WHAT YOU WILL DO: According to the Labor Mural post, where does the mural now hang?

PASSAGE:
::::::::::
Best known as the Labor Mural, artwork created by Judy Taylor, now hangs in the entrance to the Maine State Museum in Augusta. Dan Holman, a team leader for the Acadia Team at Maranacook Middle School applied for the Maine Arts Commission Ticket to Ride funds for a trip to the State Museum. After reviewing the application I was curious about the trip and the details of the lesson/unit.

Dan worked with Joanna Torow the Chief Educator at the Maine State Museum to design a field trip that would coincide with the studies back at school. They took a deep dive look at the meaning behind each of the murals panels.

BACKGROUND

The museum has been working with outside contractors to create a digital kiosk that will allow visitors to have a more in-depth interpretive experience in regards to the mural using additional museum objects, photographs, documents, and oral history. They are interviewing the artist, Judy Taylor, and will include a video of her talking about her process and goals for creating the work.  Through this work, the curator and the museum’s educators have made more connections to the artwork and the exhibits on display, it is these insights they hope to share with the students visiting.

IN PREPARATION

To prepare of the trip, the students read short essays (200 words or less) they have written about each panel. They were excited to hear their personal thoughts on the panel, as an artwork with a very specific goal and as a historic document.

Museum Curator of Historical Collections, Angela Goebel-Bain and Joanna lead a discussion with the students (based on discussion and emails with Dan Holman) in front of the Maine Labor Murals. They talked about the subjects as well as the choices the artist made in what she included in each panel, what she left out, how she choose to depict the subject, tools, and people, and how she deliberately used the foreground and background to extend the storytelling.

BACK AT SCHOOL

Dan plans to have the students work on an journal activity in response to the mural after the discussion at the mural. The students will also be took part in two 30 minute gallery programs focused on either Ice Harvesting, Granite Quarrying, Logging & Lumbering, and a guided tour of the Made in Maine exhibit (19th century work and life in Maine with a focus on textile productions and waterpower).

The mural provides first hand knowledge from an artists’ perspective of so much history – granite quarrying, textile industry, child labor, and wood industry all included images in the mural. It provides the opportunity for the educators – museum and school – to reinforce student learning.

If you’d like to learn more about the museum programs please contact Joanna Torow. If you’d like to learn more about the unit that is underway please contact Dan Holman. Thank you to both for providing information for this blog post and the opportunity to be at the museum during the presentation.

The Maine Arts Commission Ticket to Ride program provides funding to defray the cost of travel for Maine schools wishing to visit Maine arts based venues and events as part of a well-rounded curriculum. The goals of the trip should support student learning and be aligned with the Maine Learning Results Visual and/or Performing Arts standards. Any PK-12 school in Maine with a documented free and reduced lunch student population between 30 and 49 percent is eligible to receive support of up to $300 each school year. Any PK-12 school in Maine with a documented free and reduced lunch student population of 50 percent or greater is eligible to receive support of up to $500 each school year. Applications are accepted throughout the year and funding will be made available approximately one month after they are submitted. Schools may apply more than once a year as long as they are applying to attend a different event, bringing a different student population or have not expended their eligible amount.
::::::::::
SUPPLIED DATA:
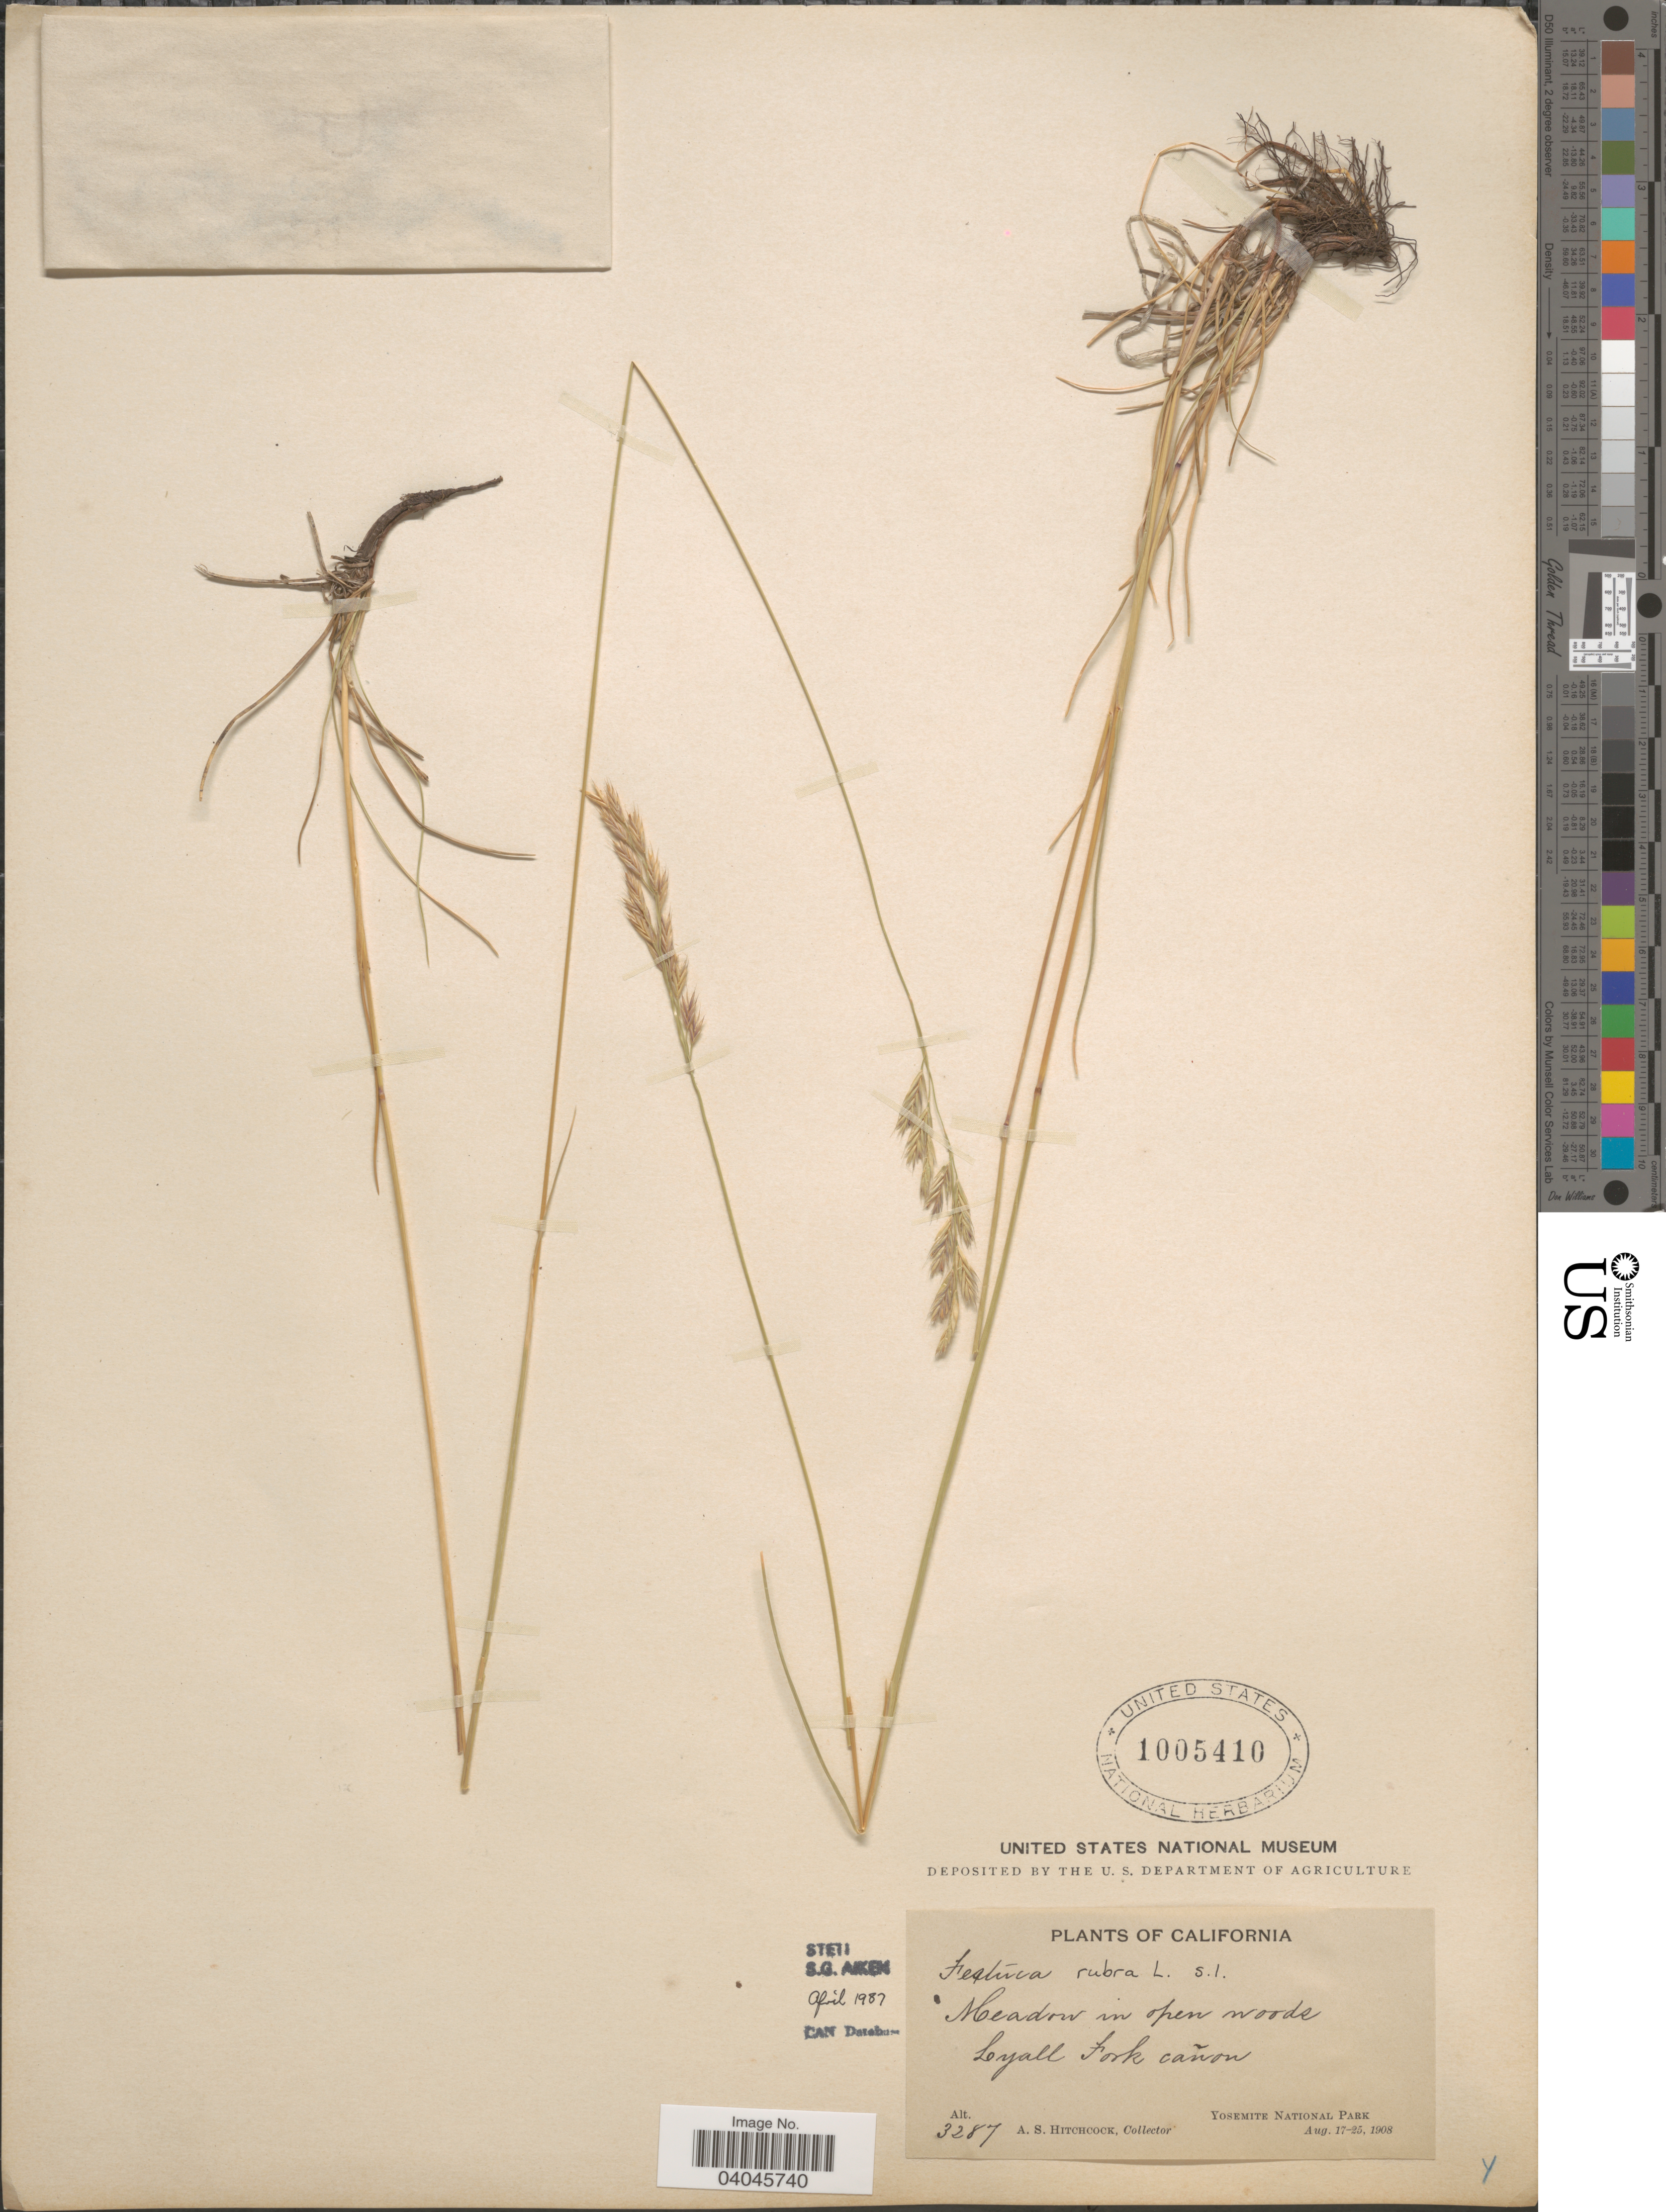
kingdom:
::::::::::
ANSWER IN FULL: In the entrance to the Maine State Museum in Augusta.